C’est sur ce fond de République omniprésente que prend place le « contrat d’intégration ». S’emparant de l’idée émise par le président de la République dans son discours de Troyes en octobre 2002, qui souhaitait « que chaque nouvel arrivant s’engage dans un véritable contrat d’intégration », le Haut Conseil relève, avec quelque emphase, qu’on touche ici « aux principes même de notre pacte républicain : les notions de contrat et d’intégration » et que le mérite du contrat d’intégration proposé aux étrangers arrivant sur notre sol serait de nous amener à « réfléchir ensemble au contrat et à la citoyenneté ».
Ce contrat, que chaque étranger venant en France pour y travailler et y vivre sera invité à signer avec l’État républicain, doit permettre de réactiver le contrat social car il n’est « que la présentation aux nouveaux arrivants d’un pacte que chacun a déjà eu à respecter et où les droits impliquent des règles communes acceptées par tous ». Les auteurs du rapport n’hésitent pas à convoquer Grotius et Rousseau, à énumérer les vertus du contrat social qui opère la médiation entre la loi qui commande et le droit qui est une liberté… Ce discours à prétention savante – où l’on reconnaît la plume de la présidente de l’institution de l’époque – vise sans doute à donner ses « lettres de noblesse » au futur contrat d’accueil et d’intégration.
L’articulation de « la République » et de « l’intégration » à travers le contrat va recevoir une consécration législative avec la loi du 26 novembre 2003 qui érige l’« intégration républicaine » dans la société française en condition d’obtention de la carte de résident. Ce nouveau syntagme est là pour signifier la double obligation de s’intégrer et de respecter les principes républicains : liberté, égalité, laïcité, puisqu’il n’y a d’intégration concevable et valide que « républicaine ».

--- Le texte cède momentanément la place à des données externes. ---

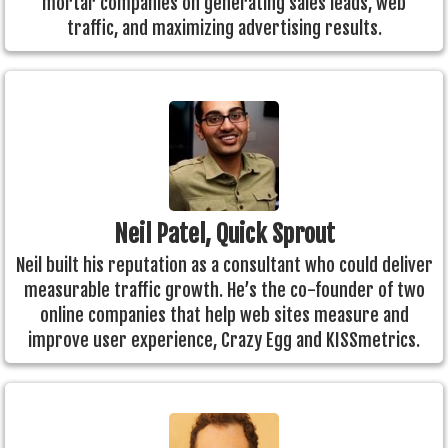
mortar companies on generating sales leads, web
traffic, and maximizing advertising results.
Neil Patel, Quick Sprout
Neil built his reputation as a consultant who could deliver
measurable traffic growth. He’s the co-founder of two
online companies that help web sites measure and
improve user experience, Crazy Egg and KISSmetrics.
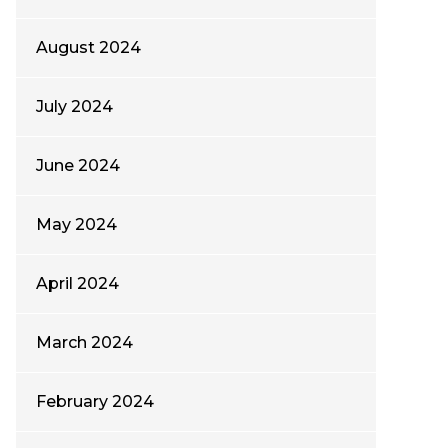
August 2024
July 2024
June 2024
May 2024
April 2024
March 2024
February 2024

La valeur positive attribuée à la République explique l’inflation rhétorique à laquelle elle donne lieu. Mais le « modèle républicain » ne correspond à aucune réalité concrète. Il n’est convoqué ici que pour conjurer le spectre d’un communautarisme largement fantasmé dont la mise en exergue est une façon de stigmatiser la population immigrée : réputée spontanément rétive au respect des principes républicains, on ne peut les lui inculquer que par la contrainte.